What we see in Ukraine and in those Russians who stand up to Putin, is that doing good leads you to the cross. The problem is that even doing nothing leads you there, so you may as well do good. There are a lot of objections to Christianity but one of the weakest is the problem of evil. In philosophy it is strong: if God is loving and omnipotent, and if there is suffering in the world, then God doesn’t exist. In reality evil and suffering is just a fact in this world, whether natural evil, like a fatal pandemic, or human evil, like Putin’s war.
Our God allows evil in this world, we don’t know why, but this world is the only one we live in. Then our God enters this world in the person of Jesus who is both divine and human. The powers of evil do their worst to him and he stands alongside all who suffer, in Ukraine, in the Gulag, in Auschwitz, & throughout time. But then, through the pain, he rises from the dead to a new mode of life and exposes the powers of evil for what they are, a fraud.

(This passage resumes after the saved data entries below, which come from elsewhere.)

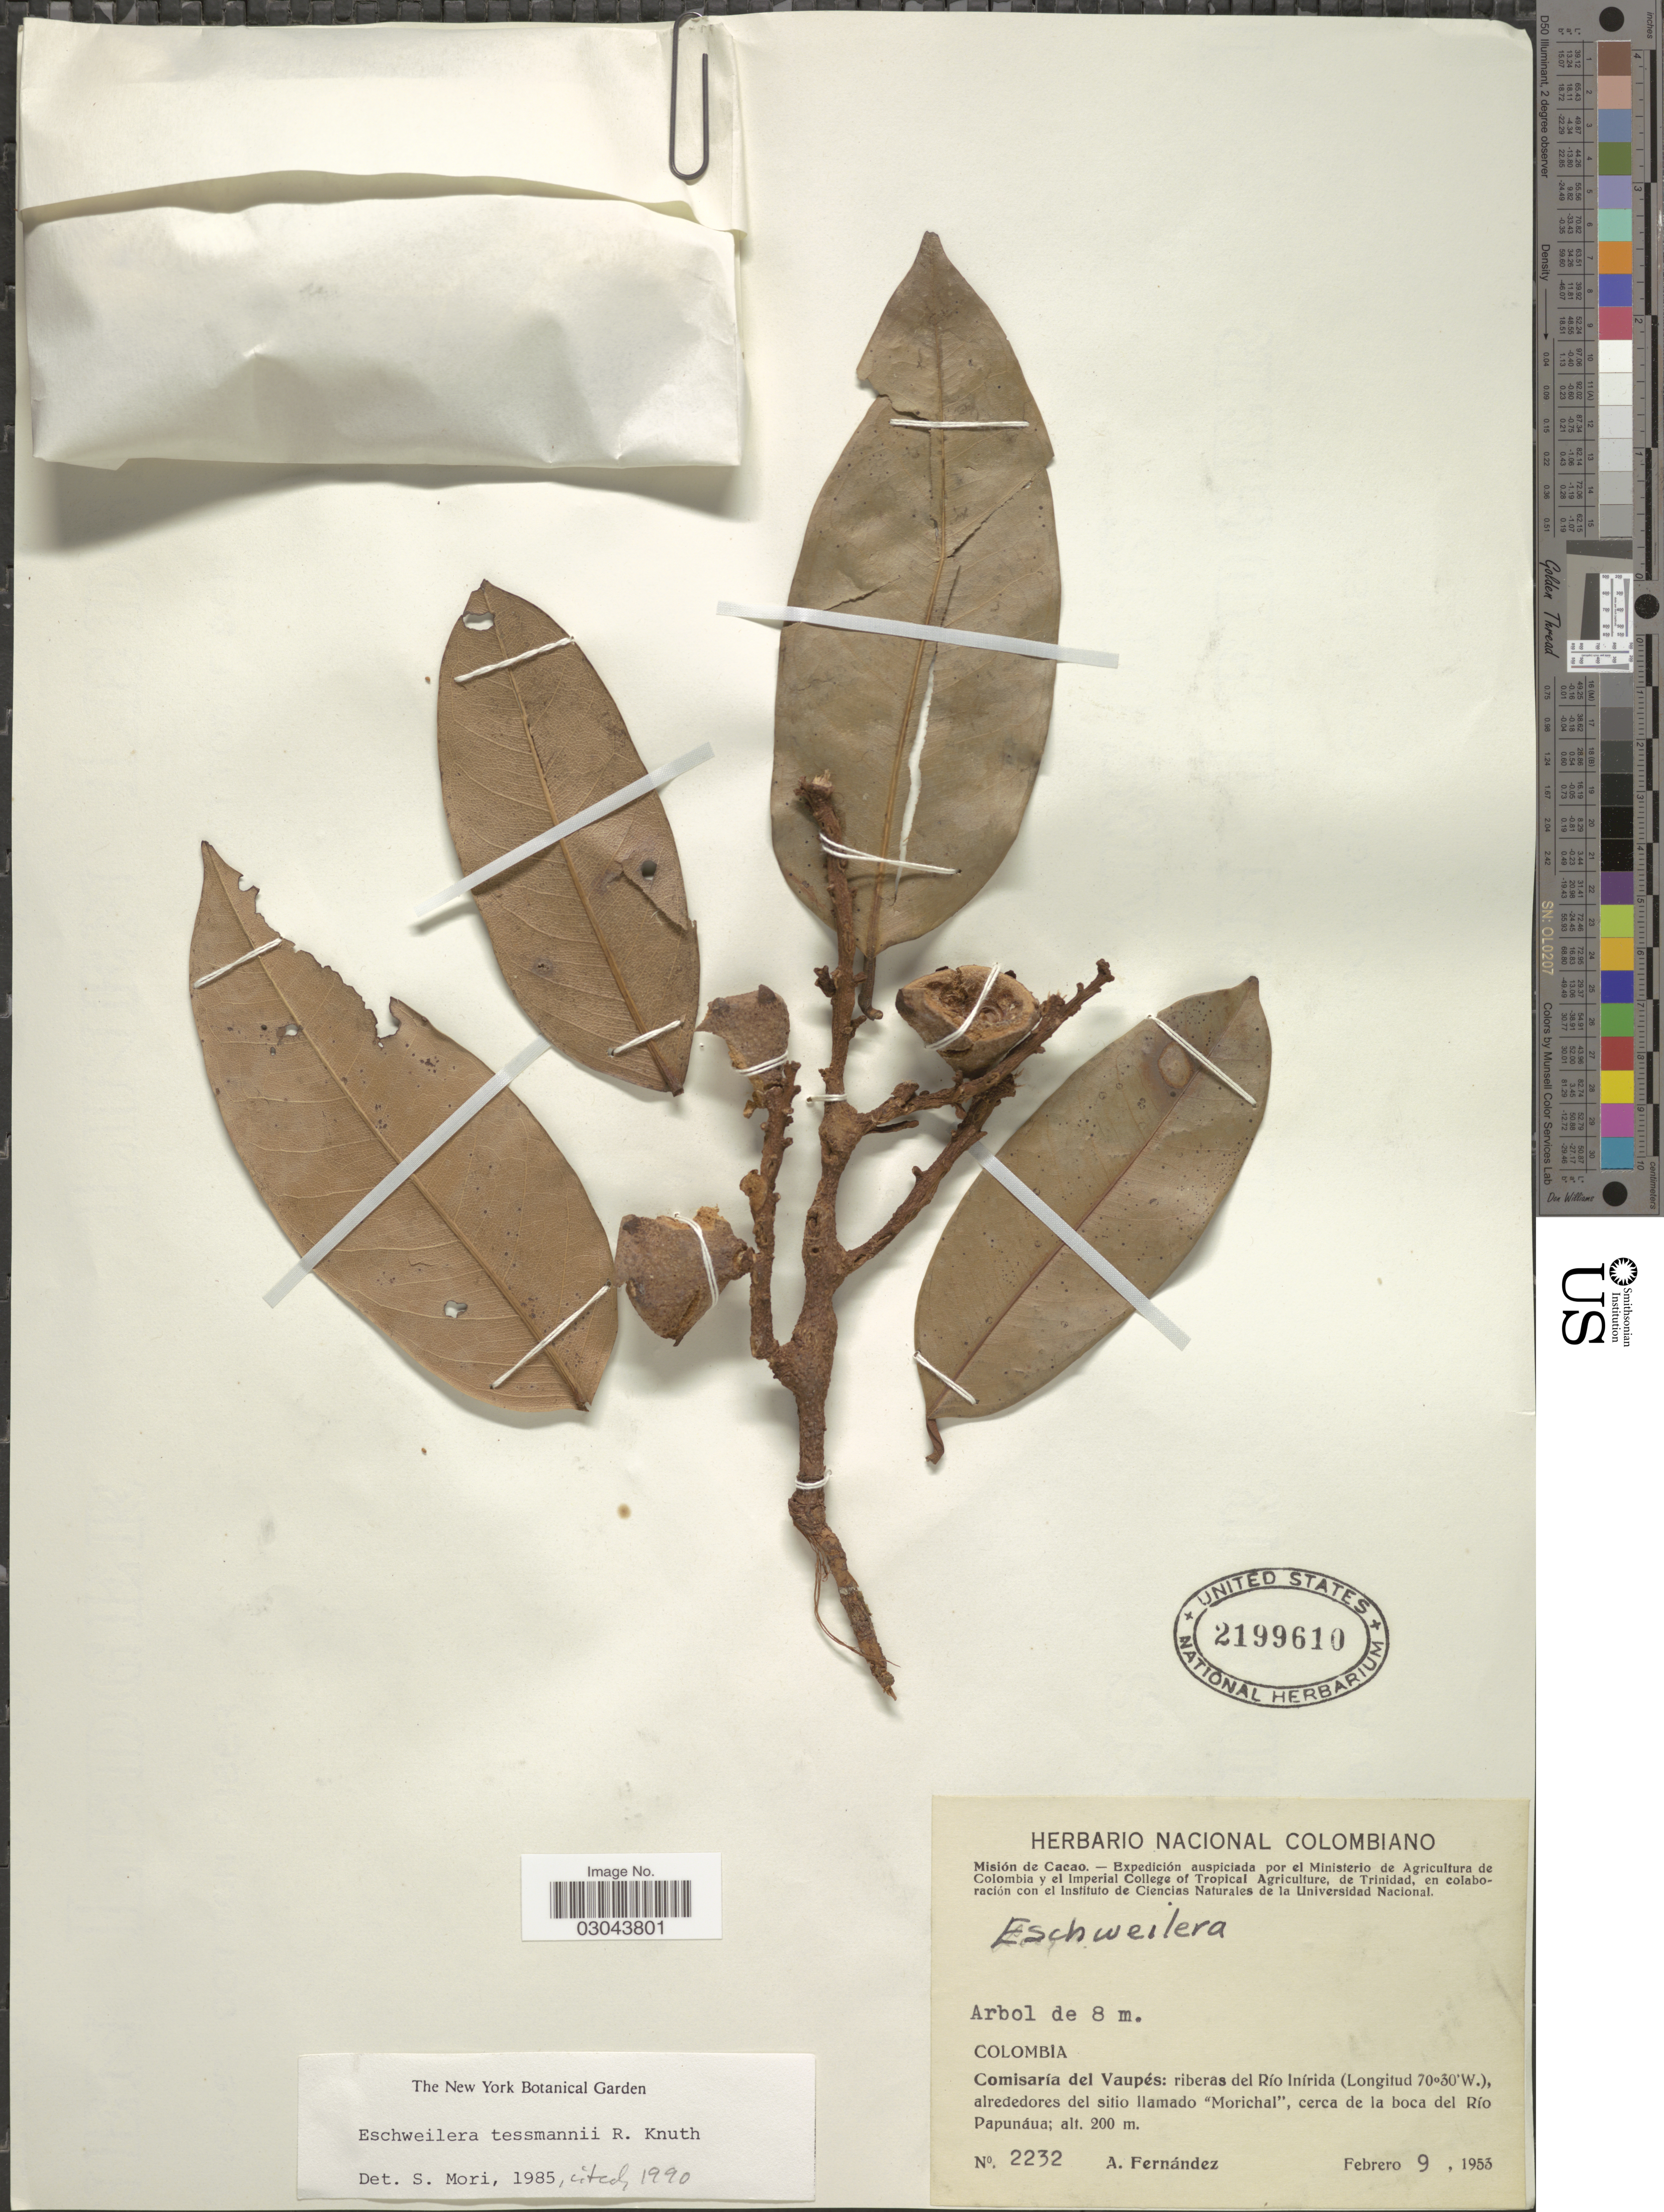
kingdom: Plantae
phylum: Tracheophyta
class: Magnoliopsida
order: Ericales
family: Lecythidaceae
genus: Eschweilera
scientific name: Eschweilera tessmannii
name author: R. Knuth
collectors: A. Fernández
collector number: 2232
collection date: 1953-02-09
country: Colombia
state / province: Vaupés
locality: Comisaría del Vaupés: riberas del Río Inírida, alrededores del sitio llamado "Morichal", cerca de la boca del Río Papunáua.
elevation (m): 200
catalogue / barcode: US 2199610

The Kingdom of lies collapses and, ultimately, through the cross love triumphs over evil.
So what can we do? Firstly, do good. Jesus wanted to gather the children of Jerusalem under his wings like a mother hen but they refused. They followed the fox. But the hen won out over the fox. We see what to do in our communion hymn by Jeannie Holloway – live like Jesus. Secondly, we can enter the mystery of the cross. Do what this Church is called. Jesus gave us this holy sacrament to do just that, share his sacrifice through bread and wine.
But more than that we can join him on the way to Jerusalem, come to the Holy Week services here, accompany Jesus to the cross and wait at the empty tomb. The Triduum, the services of the three days of Maundy Thursday, Good Friday and Holy Saturday, are designed to let us experience the mystery of Christ in word and symbol. To equip us to look the powers of evil in the face. Like supporting refugees and those who suffer, they enable us to play our part in the great battle between God and evil. In these evil times, let us take our faith seriously.